Seems like all the books show a range other than preferred specific?
Thanks


----------



## Ebartone (Aug 18, 2019)

rheckman said:


> Hello,
> I have a 1970 ram air 3 Manual trans and am wondering where others with same are running there idle rpm
> Vac disconnected,
> And what base timing at that idle,realizing thats not total timing and other factors .
> ...


I’m running a 462, with a moderate cam (236/242 at .050” 12 deg LSA) and th400. I set my total timing to 36 which results in my base at about 13 or 14 deg - my mech advance is about 22-24 degrees, and I use no vac advance. I use a 2,400 converter so my idle rpm in neutral is about 750 rpm, drops slightly in drive at idle. Ther are lots of threads on timing, but I definitely would start with your final advance and move backward. Your initial timing is a result, not a setting. So I target 36 deg, and adjust timing until I get that timing at around 3,000 rpm where I have all in mechanical advance. Then going back to idle, it is what it is, so for me that is about 13-14 deg, your mileage may vary! Of course all of the above is without vac advance connected. If you use vac advance, that is connected afterwards. Lots of threads on that topic too, in the end it’s your engine and your choice!

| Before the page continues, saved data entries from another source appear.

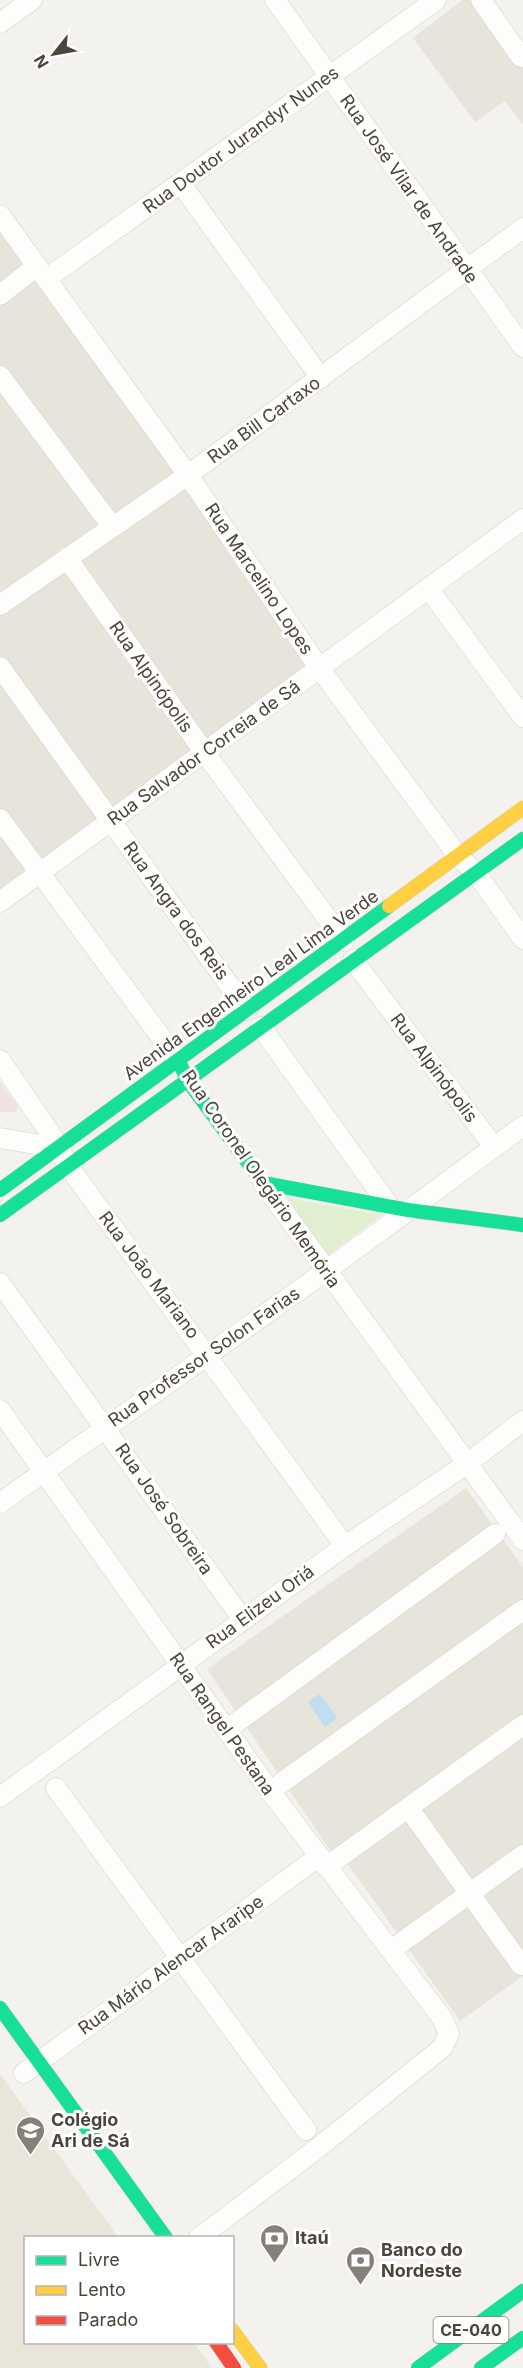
<svg xmlns="http://www.w3.org/2000/svg" width="523" height="2368" viewBox="0 0 523 2368" font-family="Inter,sans-serif">
  <style>
    .residential { fill: #e7e4dc }
    .education { fill: #eae5da }
    .medical { fill: #eee3df }
    .green { fill: #e1eecf }
    .water { fill: #c0ddf1 }
    .lines { fill: none; stroke-linecap: round; stroke-linejoin: round }
    .street-casing { stroke: #d2d0cb; stroke-width: 21 }
    .fast-casing { stroke: #d3cfc5; stroke-width: 15 }
    .slow-casing { stroke: #d3cfc5; stroke-width: 15 }
    .jam-casing { stroke: #d3cfc5; stroke-width: 15 }
    .street { stroke: #fdfdfc; stroke-width: 20 }
    .fast { stroke: #16e098; stroke-width: 14 }
    .slow { stroke: #ffcf43; stroke-width: 14 }
    .jam { stroke: #f24e42; stroke-width: 14 }
    .labels { text-anchor: middle; stroke-width: 6; stroke-linejoin: round; paint-order: stroke }
    .shield { fill: #fff; stroke: #817c74; stroke-width: 1.5 }
    .shield-label { font-size: 16px; font-weight: bold; fill: #4b4439 }
    .street-label { font-size: 18px; fill: #4b4439; stroke: #fff }
    .poi-label { font-size: 18px; font-weight: bold; fill: #4b4439; stroke: #fff; text-anchor: start }
  </style>
  <rect width="100%" height="100%" fill="#f4f2ee"/>
  <g class="residential">
    <path d="M462,0H488L523,49V125L505,101L475,122L413,38Z"/>
    <path d="M0,223L323,670L0,907Z"/>
    <path d="M466,1488L523,1567V1720L334,1856L207,1669Z"/>
    <path d="M523,1730V1976L460,2021L345,1860Z"/>
  </g>
  <path class="education" d="M0,2074L118,2237L26,2238V2342L194,2343L212,2368H0Z"/>
  <path class="medical" d="M0,1082L18,1106L16,1112H0Z"/>
  <path class="green" d="M286,1198L382,1215L328,1255Z"/>
  <path class="water" d="M320,1694L337,1718L325,1727L308,1702Z"/>
  <g class="lines">
    <defs>
      <g id="street">
        <path d="M275,0L523,347"/>
        <path d="M481,0L521,57"/>
        <path d="M0,23L32,0"/>
        <path d="M181,184L321,378"/>
        <path d="M0,215L188,475L320,669L458,856L476,873L523,939"/>
        <path d="M46,279L436,0"/>
        <path d="M0,295L37,266"/>
        <path d="M0,376L111,525"/>
        <path d="M67,558L205,753L344,941"/>
        <path d="M428,588L523,717"/>
        <path d="M0,605L188,475L523,228"/>
        <path d="M0,667L247,1010"/>
        <path d="M0,819L178,1060"/>
        <path d="M0,902L523,519"/>
        <path d="M353,960L494,1147"/>
        <path d="M261,1027L390,1207"/>
        <path d="M0,1060L50,1133L69,1167L345,1546"/>
        <path d="M0,1138L59,1148"/>
        <path d="M263,1183L523,1540"/>
        <path d="M0,1283L243,1620"/>
        <path d="M0,1410L270,1791L442,2018L449,2034L442,2048L319,2147L199,2238"/>
        <path d="M0,1503L326,1271L523,1126"/>
        <path d="M226,1730L495,1534"/>
        <path d="M56,1788L306,2130"/>
        <path d="M270,1791L523,1610"/>
        <path d="M0,1797L345,1546L468,1463L523,1421"/>
        <path d="M415,1817L521,1965"/>
        <path d="M326,1867L523,1725"/>
        <path d="M391,1950L523,1855"/>
        <path d="M24,2073L318,1857"/>
      </g>
      <g id="fast">
        <path d="M180,1064L188,1081L263,1183L408,1210L523,1225"/>
        <path d="M0,1190L389,906"/>
        <path d="M0,1215L523,839"/>
        <path d="M0,2008L166,2238"/>
        <path d="M418,2368L523,2291"/>
        <path d="M481,2368L523,2338"/>
      </g>
      <g id="slow">
        <path d="M389,906L523,808"/>
        <path d="M232,2330L260,2368"/>
      </g>
      <path id="jam" d="M216,2342L234,2368"/>
    </defs>
    <use href="#street" class="street-casing"/>
    <use href="#fast" class="fast-casing"/>
    <use href="#slow" class="slow-casing"/>
    <use href="#jam" class="jam-casing"/>
    <use href="#street" class="street"/>
    <use href="#fast" class="fast"/>
    <use href="#slow" class="slow"/>
    <use href="#jam" class="jam"/>
  </g>
  <defs>
    <symbol id="school-pin" viewBox="-11 -11 22 30"><path d="M0 17L-7.5 6A9.5 9.5 0 1 1 7.5 6Z" fill="#868178" stroke="#fff"/><path d="M0-5L7-2L0 1L-7-2ZM-4 1L0 2.5L4 1V4Q0 6-4 4Z" fill="#fff"/></symbol>
    <symbol id="bank-pin" viewBox="-11 -11 22 30"><path d="M0 17L-7.5 6A9.5 9.5 0 1 1 7.5 6Z" fill="#868178" stroke="#fff"/><path d="M-6-4H6V4H-6ZM0-2.3a2.3 2.3 0 1 0 0 4.6a2.3 2.3 0 1 0 0-4.6Z" fill="#fff"/></symbol>
  </defs>
  <g fill-rule="evenodd">
    <use href="#school-pin" x="14" y="2114" width="33" height="45"/>
    <use href="#bank-pin" x="258" y="2222" width="33" height="45"/>
    <use href="#bank-pin" x="344" y="2244" width="33" height="45"/>
  </g>
  <g class="labels">
    <rect class="shield" x="433.5" y="2317" width="75" height="26" rx="4.5"/>
    <g class="shield-label">
      <text x="471" y="2336">CE-040</text>
    </g>
    <g class="street-label">
      <text transform="translate(241 140) rotate(-36)" y="6">Rua Doutor Jurandyr Nunes</text>
      <text transform="translate(409 189) rotate(55)" y="6">Rua José Vilar de Andrade</text>
      <text transform="translate(264 420) rotate(-36)" y="6">Rua Bill Cartaxo</text>
      <text transform="translate(259 579) rotate(56)" y="6">Rua Marcelino Lopes</text>
      <text transform="translate(151 677) rotate(55)" y="6">Rua Alpinópolis</text>
      <text transform="translate(204 753) rotate(-36)" y="6">Rua Salvador Correia de Sá</text>
      <text transform="translate(176 911) rotate(54)" y="6">Rua Angra dos Reis</text>
      <text transform="translate(251 985) rotate(-36)" y="6">Avenida Engenheiro Leal Lima Verde</text>
      <text transform="translate(434 1068) rotate(53)" y="6">Rua Alpinópolis</text>
      <text transform="translate(261 1179) rotate(55)" y="6">Rua Coronel Olegário Memória</text>
      <text transform="translate(149 1275) rotate(53)" y="6">Rua João Mariano</text>
      <text transform="translate(204 1357) rotate(-35)" y="6">Rua Professor Solon Farias</text>
      <text transform="translate(164 1509) rotate(55)" y="6">Rua José Sobreira</text>
      <text transform="translate(260 1607) rotate(-36)" y="6">Rua Elizeu Oriá</text>
      <text transform="translate(222 1724) rotate(55)" y="6">Rua Rangel Pestana</text>
      <text transform="translate(171 1965) rotate(-36)" y="6">Rua Mário Alencar Araripe</text>
    </g>
    <g class="poi-label">
      <text x="51" y="2126">Colégio<tspan x="51" dy="21">Ari de Sá</tspan></text>
      <text x="295" y="2244">Itaú</text>
      <text x="381" y="2256">Banco do<tspan x="381" dy="21">Nordeste</tspan></text>
    </g>
  </g>
  <rect x="24" y="2236" width="210" height="108" fill="#ffffff" stroke="#b7b4b0" stroke-width="1.5"/>
  <rect x="36" y="2256" width="30" height="9" fill="#16e098" stroke="#b7b4b0" stroke-width="1.5"/>
  <text x="78" y="2266" font-size="18" fill="#4b4439">Livre</text>
  <rect x="36" y="2286" width="30" height="9" fill="#ffcf43" stroke="#b7b4b0" stroke-width="1.5"/>
  <text x="78" y="2296" font-size="18" fill="#4b4439">Lento</text>
  <rect x="36" y="2316" width="30" height="9" fill="#f24e42" stroke="#b7b4b0" stroke-width="1.5"/>
  <text x="78" y="2326" font-size="18" fill="#4b4439">Parado</text>
  <g transform="translate(54 54) rotate(239)" stroke="#ffffff" stroke-width="4.5" paint-order="stroke">
  <path d="M0-4.5L10 22L0 15L-10 22Z" fill="#4b4439"/>
  <text y="-9" font-size="16" font-weight="bold" text-anchor="middle" fill="#4b4439">N</text>
  </g>
</svg>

But remember your idle rpm really depends on a lot of things, which is why I mention the cam duration and LSA. A very loopy cam will require a higher idle rpm to not stall. Also if yours were an automatic, you would care about your torque converter stall speed for the same reason. On the other hand, too high an idle rpm increases likely ness of dieseling when you turn off. Some cars need as high as 1,000 rpm or higher to idle satisfactorily. But a stock engine should ride around 700 or so. 

Hope that helps!


----------



## geeteeohguy (Feb 2, 2008)

Idle rpm is always set with the vacuum advance connected. For your car, it can be anywhere between 500-800 rpm, with the specs being around 650-750.


----------



## Ebartone (Aug 18, 2019)

Definitely GTO guy, I was talking about timing as a separate topic from idle RPM. As you said, at the end of the day if you use vacuum advance, it will be plumbed when you set your final idol. Thanks


----------



## rheckman (Aug 28, 2018)

Thanks,
Timing with vac plugged the idle goes down,still use the same btdc number?
This quadrajet has only manifold vac.


----------



## PontiacJim (Dec 29, 2012)

rheckman said:


> Thanks,
> Timing with vac plugged the idle goes down,still use the same btdc number?
> This quadrajet has only manifold vac.


----------



## rheckman (Aug 28, 2018)

PontiacJim said:


> View attachment 155034


Got it thanks


----------